> THINGS TO DO
A. Rewrite the part of the article on Jio's recent windfall between "These investments possibly" and "monetize several apps.", inclusive, changing "phase" to "stage" each time it appears.
B. According to the article on Jio's recent windfall, how much has Jio Platforms raised in the last two months?

====== PROVIDED TEXT ======

What will Jio do with its recent windfall?

The Indian operator has attracted billions of dollars from a range of investments. Debt reduction might not be the only option.

Gagandeep Kaur, Contributing Editor

June 26, 2020

4 Min Read
What will Jio do with its recent windfall?

The surge of investments in Jio Platforms, the parent company of Indian telco Reliance Jio, seems to have come to an end, with the company announcing it has raised around $22.3 billion, including its right issue, in the last two months. (See Who's invested what (and why) in India's Jio Platforms?)

Reliance Industries, the owner of Jio Platforms, reported a debt of around $21 billion at the end of March 2020. With its recent investments, it will become debt-free well ahead of its target of March 2021.

These investments possibly signal the beginning of the next phase of growth in the company's trajectory. In the first phase, with 387 million subscribers acquired in under four years, Jio clearly established itself as one of India's foremost players. Its entry also changed the landscape of the Indian telecom industry, with the number of players falling from ten to 12 per circle (service area) to just three private-sector operators.

The next phase possibly involves establishing itself as a technology player and not just a telco. Collaboration with social media giant Facebook, which has taken a bigger stake (nearly 10%), than any other recent investor, is particularly relevant in this context. Jio will look to gain insights from Facebook on how to scale and monetize several apps.

Jio launched several apps, including JioMusic, JioMoney, JioNews, JioTV and JioCinema, way back in 2016, but failed to generate any meaningful interest. But with the ecosystem much better developed than it used to be, and the support of the social media giant, it has far brighter prospects today. Indeed, India now has the second-biggest and fastest-growing Internet user base of any country in the world. Jio, moreover, is also thought to be collaborating with Facebook on the development of a super app with several functionalities.

Investor

Investment amount (in $ million)

====== DATA EXTRACT ======

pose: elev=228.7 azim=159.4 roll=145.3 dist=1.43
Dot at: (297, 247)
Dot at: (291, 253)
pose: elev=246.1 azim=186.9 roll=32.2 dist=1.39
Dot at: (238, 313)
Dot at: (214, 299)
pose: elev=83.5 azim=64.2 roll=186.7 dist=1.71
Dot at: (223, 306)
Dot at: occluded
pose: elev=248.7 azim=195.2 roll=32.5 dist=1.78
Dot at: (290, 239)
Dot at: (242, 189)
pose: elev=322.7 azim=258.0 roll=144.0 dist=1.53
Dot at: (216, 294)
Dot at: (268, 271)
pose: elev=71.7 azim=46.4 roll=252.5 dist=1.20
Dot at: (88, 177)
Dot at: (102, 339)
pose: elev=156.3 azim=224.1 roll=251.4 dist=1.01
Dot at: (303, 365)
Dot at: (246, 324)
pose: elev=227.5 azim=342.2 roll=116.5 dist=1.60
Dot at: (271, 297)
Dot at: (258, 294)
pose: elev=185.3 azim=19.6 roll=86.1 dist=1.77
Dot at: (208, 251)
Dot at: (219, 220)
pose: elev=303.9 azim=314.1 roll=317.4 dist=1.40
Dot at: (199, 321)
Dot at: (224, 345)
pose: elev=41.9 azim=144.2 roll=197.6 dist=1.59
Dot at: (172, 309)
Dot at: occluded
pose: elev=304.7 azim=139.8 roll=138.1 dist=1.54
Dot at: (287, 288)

======

> RESULTS FOR EACH TASK
A.
These investments possibly signal the beginning of the next stage of growth in the company's trajectory. In the first stage, with 387 million subscribers acquired in under four years, Jio clearly established itself as one of India's foremost players. Its entry also changed the landscape of the Indian telecom industry, with the number of players falling from ten to 12 per circle (service area) to just three private-sector operators.

The next stage possibly involves establishing itself as a technology player and not just a telco. Collaboration with social media giant Facebook, which has taken a bigger stake (nearly 10%), than any other recent investor, is particularly relevant in this context. Jio will look to gain insights from Facebook on how to scale and monetize several apps.

B. Around $22.3 billion.